- WORK INSTRUCTION
Please reproduce the lines in the entries below verbatim, beginning with the line containing "right shoulder: (354, 224, -5)" and continuing through the line containing "left knee: (531, 349, 3)", with both of those lines included.

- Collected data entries
******
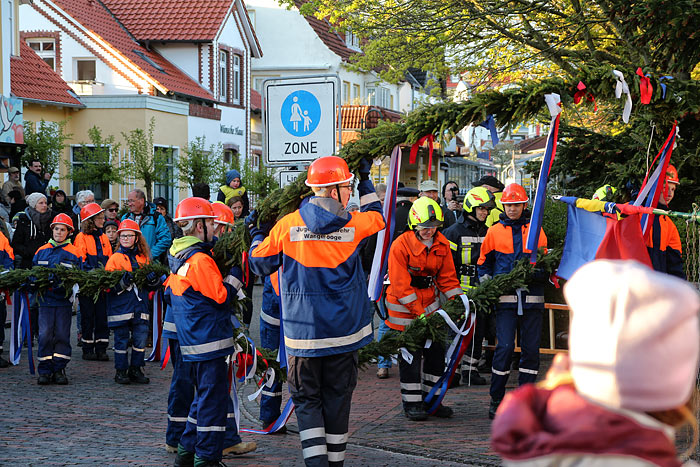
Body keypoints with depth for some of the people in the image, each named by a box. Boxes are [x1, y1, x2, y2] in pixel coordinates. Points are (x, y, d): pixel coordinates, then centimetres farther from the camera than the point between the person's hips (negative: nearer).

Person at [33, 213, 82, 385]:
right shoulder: (42, 251, 12)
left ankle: (59, 369, 8)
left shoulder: (74, 253, 5)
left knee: (62, 335, 1)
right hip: (45, 299, 1)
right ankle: (44, 371, 3)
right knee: (45, 334, -3)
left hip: (64, 301, -1)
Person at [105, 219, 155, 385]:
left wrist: (153, 279, -5)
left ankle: (136, 370, 14)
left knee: (140, 338, 2)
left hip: (140, 306, 3)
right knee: (121, 339, 1)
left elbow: (150, 282, 19)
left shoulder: (143, 258, 12)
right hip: (120, 307, -3)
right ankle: (121, 371, 12)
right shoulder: (115, 258, 1)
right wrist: (123, 282, -23)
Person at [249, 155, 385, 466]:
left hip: (303, 332, -1)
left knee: (306, 399, 7)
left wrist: (256, 234, 24)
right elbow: (377, 216, 19)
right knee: (337, 397, 12)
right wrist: (366, 182, 27)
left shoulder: (287, 225, -6)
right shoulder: (354, 224, -5)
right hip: (344, 330, 1)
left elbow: (260, 264, 5)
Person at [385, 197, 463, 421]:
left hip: (429, 302, 6)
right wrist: (419, 313, -23)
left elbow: (447, 276, 5)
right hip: (404, 307, -6)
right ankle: (412, 404, 8)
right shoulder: (400, 246, -19)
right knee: (410, 355, -1)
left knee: (436, 352, 8)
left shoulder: (441, 245, -1)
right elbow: (401, 285, -20)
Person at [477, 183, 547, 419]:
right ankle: (496, 399, 2)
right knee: (505, 347, -10)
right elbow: (484, 262, 18)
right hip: (505, 298, -2)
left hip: (532, 298, 2)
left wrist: (537, 271, -7)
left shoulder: (536, 230, 11)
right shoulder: (495, 231, 10)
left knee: (531, 349, 3)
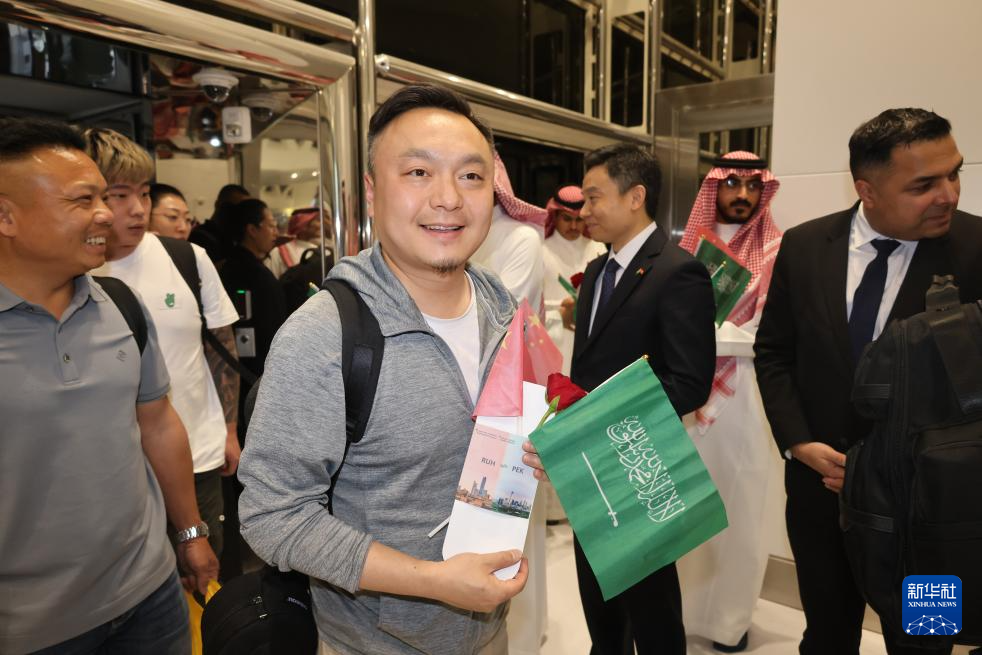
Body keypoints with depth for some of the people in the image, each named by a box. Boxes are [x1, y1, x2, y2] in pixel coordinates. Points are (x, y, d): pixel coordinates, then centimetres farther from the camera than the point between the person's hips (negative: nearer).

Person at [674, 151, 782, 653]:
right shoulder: (688, 249, 6)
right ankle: (681, 605, 31)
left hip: (743, 399, -2)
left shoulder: (777, 253, -3)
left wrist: (700, 332, -15)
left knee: (737, 511, 10)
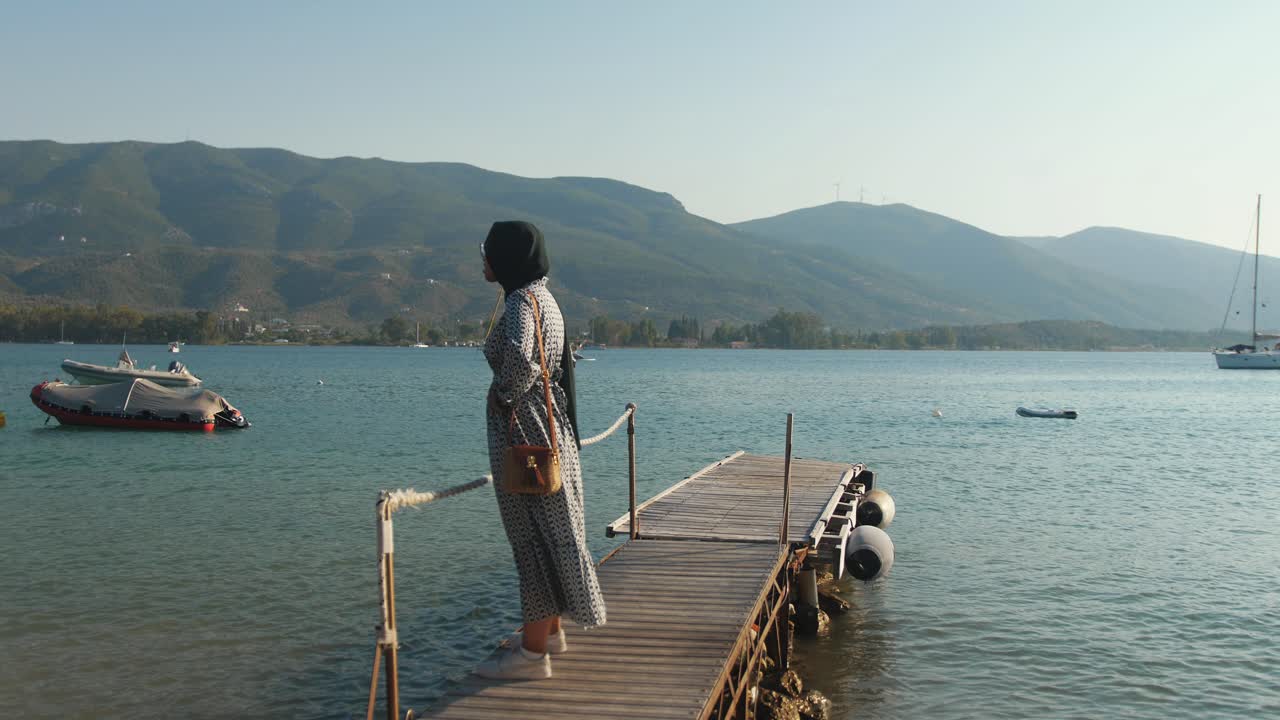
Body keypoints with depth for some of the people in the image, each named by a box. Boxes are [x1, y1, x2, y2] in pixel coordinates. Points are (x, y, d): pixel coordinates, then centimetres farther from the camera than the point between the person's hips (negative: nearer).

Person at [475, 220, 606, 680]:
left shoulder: (522, 302, -17)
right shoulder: (542, 297, 13)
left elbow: (520, 359, -36)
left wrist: (504, 396, -19)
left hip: (523, 432, -10)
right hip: (549, 427, 10)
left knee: (534, 537, -3)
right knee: (549, 530, 17)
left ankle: (533, 653, 6)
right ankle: (550, 631, 30)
******
- REPLY TO THE EXERCISE
right shoulder: (354, 224, -5)
right hip: (344, 330, 1)
left elbow: (260, 264, 5)
Person at [385, 197, 463, 421]:
left hip: (429, 302, 6)
right wrist: (419, 313, -23)
left elbow: (447, 276, 5)
right hip: (404, 307, -6)
right ankle: (412, 404, 8)
right shoulder: (400, 246, -19)
right knee: (410, 355, -1)
left knee: (436, 352, 8)
left shoulder: (441, 245, -1)
right elbow: (401, 285, -20)
Person at [477, 183, 547, 419]:
right ankle: (496, 399, 2)
right knee: (505, 347, -10)
right elbow: (484, 262, 18)
right hip: (505, 298, -2)
left hip: (532, 298, 2)
left wrist: (537, 271, -7)
left shoulder: (536, 230, 11)
right shoulder: (495, 231, 10)
left knee: (531, 349, 3)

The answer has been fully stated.